>> start EXTRACTED RECORDS

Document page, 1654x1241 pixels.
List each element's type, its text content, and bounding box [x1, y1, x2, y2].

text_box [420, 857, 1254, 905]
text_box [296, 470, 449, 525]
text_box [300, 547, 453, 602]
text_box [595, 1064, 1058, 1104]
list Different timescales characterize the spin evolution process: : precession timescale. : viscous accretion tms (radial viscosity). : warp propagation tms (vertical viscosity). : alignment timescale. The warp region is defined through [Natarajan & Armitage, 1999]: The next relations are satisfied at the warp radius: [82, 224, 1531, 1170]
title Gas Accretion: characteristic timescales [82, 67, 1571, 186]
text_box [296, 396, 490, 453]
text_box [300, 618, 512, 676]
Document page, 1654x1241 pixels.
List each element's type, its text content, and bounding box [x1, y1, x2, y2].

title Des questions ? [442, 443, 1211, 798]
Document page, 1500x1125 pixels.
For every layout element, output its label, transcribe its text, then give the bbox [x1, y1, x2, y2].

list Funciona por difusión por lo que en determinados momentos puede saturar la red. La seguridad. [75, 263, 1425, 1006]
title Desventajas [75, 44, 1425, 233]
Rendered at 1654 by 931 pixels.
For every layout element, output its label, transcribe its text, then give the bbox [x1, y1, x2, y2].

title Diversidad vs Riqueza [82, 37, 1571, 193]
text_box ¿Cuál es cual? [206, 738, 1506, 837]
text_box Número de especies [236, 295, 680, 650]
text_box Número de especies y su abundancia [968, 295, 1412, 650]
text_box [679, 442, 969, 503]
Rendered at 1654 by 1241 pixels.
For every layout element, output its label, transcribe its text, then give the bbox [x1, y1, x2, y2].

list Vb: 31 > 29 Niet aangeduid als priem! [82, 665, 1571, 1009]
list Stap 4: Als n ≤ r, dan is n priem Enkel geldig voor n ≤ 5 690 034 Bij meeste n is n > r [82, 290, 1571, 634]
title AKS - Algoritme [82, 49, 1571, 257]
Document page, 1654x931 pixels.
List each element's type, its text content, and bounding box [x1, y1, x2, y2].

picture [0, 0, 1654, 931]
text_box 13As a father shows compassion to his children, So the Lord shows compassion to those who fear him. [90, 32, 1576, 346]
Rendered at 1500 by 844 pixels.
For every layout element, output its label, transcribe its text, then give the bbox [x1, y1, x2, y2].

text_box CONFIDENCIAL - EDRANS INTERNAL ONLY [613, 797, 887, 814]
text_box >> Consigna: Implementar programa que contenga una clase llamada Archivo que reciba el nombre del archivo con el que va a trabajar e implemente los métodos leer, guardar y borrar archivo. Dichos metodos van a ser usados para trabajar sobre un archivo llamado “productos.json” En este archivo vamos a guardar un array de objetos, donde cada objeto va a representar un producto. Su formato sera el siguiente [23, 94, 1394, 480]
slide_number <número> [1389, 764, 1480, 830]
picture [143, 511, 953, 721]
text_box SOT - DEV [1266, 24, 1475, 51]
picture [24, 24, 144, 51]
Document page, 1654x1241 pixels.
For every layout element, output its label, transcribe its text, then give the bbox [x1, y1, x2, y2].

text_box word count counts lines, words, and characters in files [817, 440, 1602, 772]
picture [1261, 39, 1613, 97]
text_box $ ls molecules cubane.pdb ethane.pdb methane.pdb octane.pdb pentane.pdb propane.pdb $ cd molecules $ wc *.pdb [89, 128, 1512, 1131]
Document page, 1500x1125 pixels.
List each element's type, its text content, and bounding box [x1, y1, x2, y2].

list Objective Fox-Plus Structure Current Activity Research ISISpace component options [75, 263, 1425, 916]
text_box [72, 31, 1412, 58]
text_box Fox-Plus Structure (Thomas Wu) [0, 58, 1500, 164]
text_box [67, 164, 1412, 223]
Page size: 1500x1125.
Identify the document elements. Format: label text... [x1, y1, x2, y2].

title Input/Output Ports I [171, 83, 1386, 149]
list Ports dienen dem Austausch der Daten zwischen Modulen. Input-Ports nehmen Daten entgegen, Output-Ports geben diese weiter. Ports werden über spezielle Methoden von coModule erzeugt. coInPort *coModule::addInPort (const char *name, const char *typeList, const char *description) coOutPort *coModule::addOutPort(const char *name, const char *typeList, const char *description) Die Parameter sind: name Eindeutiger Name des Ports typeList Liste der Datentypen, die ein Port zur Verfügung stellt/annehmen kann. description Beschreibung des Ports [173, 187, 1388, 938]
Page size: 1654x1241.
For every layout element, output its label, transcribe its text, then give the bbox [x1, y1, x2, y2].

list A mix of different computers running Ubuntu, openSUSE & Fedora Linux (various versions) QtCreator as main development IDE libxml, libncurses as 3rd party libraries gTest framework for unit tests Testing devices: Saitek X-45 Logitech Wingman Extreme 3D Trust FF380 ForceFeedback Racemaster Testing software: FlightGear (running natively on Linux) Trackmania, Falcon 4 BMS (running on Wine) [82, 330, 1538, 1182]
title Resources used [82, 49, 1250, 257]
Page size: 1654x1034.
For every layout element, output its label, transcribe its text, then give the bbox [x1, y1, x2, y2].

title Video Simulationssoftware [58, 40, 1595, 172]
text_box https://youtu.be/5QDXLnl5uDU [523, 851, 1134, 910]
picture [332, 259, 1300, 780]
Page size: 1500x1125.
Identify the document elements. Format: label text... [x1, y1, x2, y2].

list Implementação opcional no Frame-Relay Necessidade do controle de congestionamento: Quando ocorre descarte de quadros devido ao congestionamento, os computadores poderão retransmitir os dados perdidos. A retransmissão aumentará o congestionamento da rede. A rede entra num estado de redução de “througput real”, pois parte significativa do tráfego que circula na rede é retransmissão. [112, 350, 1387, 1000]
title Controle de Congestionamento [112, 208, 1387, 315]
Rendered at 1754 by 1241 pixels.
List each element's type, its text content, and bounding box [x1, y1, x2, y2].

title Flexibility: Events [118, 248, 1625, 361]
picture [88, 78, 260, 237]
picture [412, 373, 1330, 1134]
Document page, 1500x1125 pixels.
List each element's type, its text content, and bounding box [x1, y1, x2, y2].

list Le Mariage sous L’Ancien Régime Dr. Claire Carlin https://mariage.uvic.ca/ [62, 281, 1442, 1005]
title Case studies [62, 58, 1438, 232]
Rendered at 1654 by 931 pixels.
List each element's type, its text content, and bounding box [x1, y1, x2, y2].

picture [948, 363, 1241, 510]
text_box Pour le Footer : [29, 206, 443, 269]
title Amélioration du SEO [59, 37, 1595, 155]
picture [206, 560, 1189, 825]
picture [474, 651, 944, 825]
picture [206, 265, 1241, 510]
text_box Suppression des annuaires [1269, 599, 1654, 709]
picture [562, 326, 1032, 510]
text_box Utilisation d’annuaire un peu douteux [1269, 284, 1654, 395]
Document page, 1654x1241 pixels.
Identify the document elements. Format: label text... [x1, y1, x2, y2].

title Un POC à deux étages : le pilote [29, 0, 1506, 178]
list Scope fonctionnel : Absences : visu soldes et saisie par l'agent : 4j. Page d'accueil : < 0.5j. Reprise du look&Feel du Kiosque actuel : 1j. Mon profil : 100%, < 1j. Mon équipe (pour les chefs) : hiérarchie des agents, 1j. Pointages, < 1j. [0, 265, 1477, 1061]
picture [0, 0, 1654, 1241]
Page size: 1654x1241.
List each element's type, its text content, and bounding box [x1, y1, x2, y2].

>> end EXTRACTED RECORDS

* WHAT YOU SHOULD DO *
Rewrite the whole listing above as a numbered list, one item per line, leaving out the blank lines.

* COMPLETE RESPONSE *
1. Document page, 1654x1241 pixels.
2. List each element's type, its text content, and bounding box [x1, y1, x2, y2].
3. text_box [420, 857, 1254, 905]
4. text_box [296, 470, 449, 525]
5. text_box [300, 547, 453, 602]
6. text_box [595, 1064, 1058, 1104]
7. list Different timescales characterize the spin evolution process: : precession timescale. : viscous accretion tms (radial viscosity). : warp propagation tms (vertical viscosity). : alignment timescale. The warp region is defined through [Natarajan & Armitage, 1999]: The next relations are satisfied at the warp radius: [82, 224, 1531, 1170]
8. title Gas Accretion: characteristic timescales [82, 67, 1571, 186]
9. text_box [296, 396, 490, 453]
10. text_box [300, 618, 512, 676]
11. Document page, 1654x1241 pixels.
12. List each element's type, its text content, and bounding box [x1, y1, x2, y2].
13. title Des questions ? [442, 443, 1211, 798]
14. Document page, 1500x1125 pixels.
15. For every layout element, output its label, transcribe its text, then give the bbox [x1, y1, x2, y2].
16. list Funciona por difusión por lo que en determinados momentos puede saturar la red. La seguridad. [75, 263, 1425, 1006]
17. title Desventajas [75, 44, 1425, 233]
18. Rendered at 1654 by 931 pixels.
19. For every layout element, output its label, transcribe its text, then give the bbox [x1, y1, x2, y2].
20. title Diversidad vs Riqueza [82, 37, 1571, 193]
21. text_box ¿Cuál es cual? [206, 738, 1506, 837]
22. text_box Número de especies [236, 295, 680, 650]
23. text_box Número de especies y su abundancia [968, 295, 1412, 650]
24. text_box [679, 442, 969, 503]
25. Rendered at 1654 by 1241 pixels.
26. For every layout element, output its label, transcribe its text, then give the bbox [x1, y1, x2, y2].
27. list Vb: 31 > 29 Niet aangeduid als priem! [82, 665, 1571, 1009]
28. list Stap 4: Als n ≤ r, dan is n priem Enkel geldig voor n ≤ 5 690 034 Bij meeste n is n > r [82, 290, 1571, 634]
29. title AKS - Algoritme [82, 49, 1571, 257]
30. Document page, 1654x931 pixels.
31. List each element's type, its text content, and bounding box [x1, y1, x2, y2].
32. picture [0, 0, 1654, 931]
33. text_box 13As a father shows compassion to his children, So the Lord shows compassion to those who fear him. [90, 32, 1576, 346]
34. Rendered at 1500 by 844 pixels.
35. For every layout element, output its label, transcribe its text, then give the bbox [x1, y1, x2, y2].
36. text_box CONFIDENCIAL - EDRANS INTERNAL ONLY [613, 797, 887, 814]
37. text_box >> Consigna: Implementar programa que contenga una clase llamada Archivo que reciba el nombre del archivo con el que va a trabajar e implemente los métodos leer, guardar y borrar archivo. Dichos metodos van a ser usados para trabajar sobre un archivo llamado “productos.json” En este archivo vamos a guardar un array de objetos, donde cada objeto va a representar un producto. Su formato sera el siguiente [23, 94, 1394, 480]
38. slide_number <número> [1389, 764, 1480, 830]
39. picture [143, 511, 953, 721]
40. text_box SOT - DEV [1266, 24, 1475, 51]
41. picture [24, 24, 144, 51]
42. Document page, 1654x1241 pixels.
43. For every layout element, output its label, transcribe its text, then give the bbox [x1, y1, x2, y2].
44. text_box word count counts lines, words, and characters in files [817, 440, 1602, 772]
45. picture [1261, 39, 1613, 97]
46. text_box $ ls molecules cubane.pdb ethane.pdb methane.pdb octane.pdb pentane.pdb propane.pdb $ cd molecules $ wc *.pdb [89, 128, 1512, 1131]
47. Document page, 1500x1125 pixels.
48. List each element's type, its text content, and bounding box [x1, y1, x2, y2].
49. list Objective Fox-Plus Structure Current Activity Research ISISpace component options [75, 263, 1425, 916]
50. text_box [72, 31, 1412, 58]
51. text_box Fox-Plus Structure (Thomas Wu) [0, 58, 1500, 164]
52. text_box [67, 164, 1412, 223]
53. Page size: 1500x1125.
54. Identify the document elements. Format: label text... [x1, y1, x2, y2].
55. title Input/Output Ports I [171, 83, 1386, 149]
56. list Ports dienen dem Austausch der Daten zwischen Modulen. Input-Ports nehmen Daten entgegen, Output-Ports geben diese weiter. Ports werden über spezielle Methoden von coModule erzeugt. coInPort *coModule::addInPort (const char *name, const char *typeList, const char *description) coOutPort *coModule::addOutPort(const char *name, const char *typeList, const char *description) Die Parameter sind: name Eindeutiger Name des Ports typeList Liste der Datentypen, die ein Port zur Verfügung stellt/annehmen kann. description Beschreibung des Ports [173, 187, 1388, 938]
57. Page size: 1654x1241.
58. For every layout element, output its label, transcribe its text, then give the bbox [x1, y1, x2, y2].
59. list A mix of different computers running Ubuntu, openSUSE & Fedora Linux (various versions) QtCreator as main development IDE libxml, libncurses as 3rd party libraries gTest framework for unit tests Testing devices: Saitek X-45 Logitech Wingman Extreme 3D Trust FF380 ForceFeedback Racemaster Testing software: FlightGear (running natively on Linux) Trackmania, Falcon 4 BMS (running on Wine) [82, 330, 1538, 1182]
60. title Resources used [82, 49, 1250, 257]
61. Page size: 1654x1034.
62. For every layout element, output its label, transcribe its text, then give the bbox [x1, y1, x2, y2].
63. title Video Simulationssoftware [58, 40, 1595, 172]
64. text_box https://youtu.be/5QDXLnl5uDU [523, 851, 1134, 910]
65. picture [332, 259, 1300, 780]
66. Page size: 1500x1125.
67. Identify the document elements. Format: label text... [x1, y1, x2, y2].
68. list Implementação opcional no Frame-Relay Necessidade do controle de congestionamento: Quando ocorre descarte de quadros devido ao congestionamento, os computadores poderão retransmitir os dados perdidos. A retransmissão aumentará o congestionamento da rede. A rede entra num estado de redução de “througput real”, pois parte significativa do tráfego que circula na rede é retransmissão. [112, 350, 1387, 1000]
69. title Controle de Congestionamento [112, 208, 1387, 315]
70. Rendered at 1754 by 1241 pixels.
71. List each element's type, its text content, and bounding box [x1, y1, x2, y2].
72. title Flexibility: Events [118, 248, 1625, 361]
73. picture [88, 78, 260, 237]
74. picture [412, 373, 1330, 1134]
75. Document page, 1500x1125 pixels.
76. List each element's type, its text content, and bounding box [x1, y1, x2, y2].
77. list Le Mariage sous L’Ancien Régime Dr. Claire Carlin https://mariage.uvic.ca/ [62, 281, 1442, 1005]
78. title Case studies [62, 58, 1438, 232]
79. Rendered at 1654 by 931 pixels.
80. List each element's type, its text content, and bounding box [x1, y1, x2, y2].
81. picture [948, 363, 1241, 510]
82. text_box Pour le Footer : [29, 206, 443, 269]
83. title Amélioration du SEO [59, 37, 1595, 155]
84. picture [206, 560, 1189, 825]
85. picture [474, 651, 944, 825]
86. picture [206, 265, 1241, 510]
87. text_box Suppression des annuaires [1269, 599, 1654, 709]
88. picture [562, 326, 1032, 510]
89. text_box Utilisation d’annuaire un peu douteux [1269, 284, 1654, 395]
90. Document page, 1654x1241 pixels.
91. Identify the document elements. Format: label text... [x1, y1, x2, y2].
92. title Un POC à deux étages : le pilote [29, 0, 1506, 178]
93. list Scope fonctionnel : Absences : visu soldes et saisie par l'agent : 4j. Page d'accueil : < 0.5j. Reprise du look&Feel du Kiosque actuel : 1j. Mon profil : 100%, < 1j. Mon équipe (pour les chefs) : hiérarchie des agents, 1j. Pointages, < 1j. [0, 265, 1477, 1061]
94. picture [0, 0, 1654, 1241]
95. Page size: 1654x1241.
96. List each element's type, its text content, and bounding box [x1, y1, x2, y2].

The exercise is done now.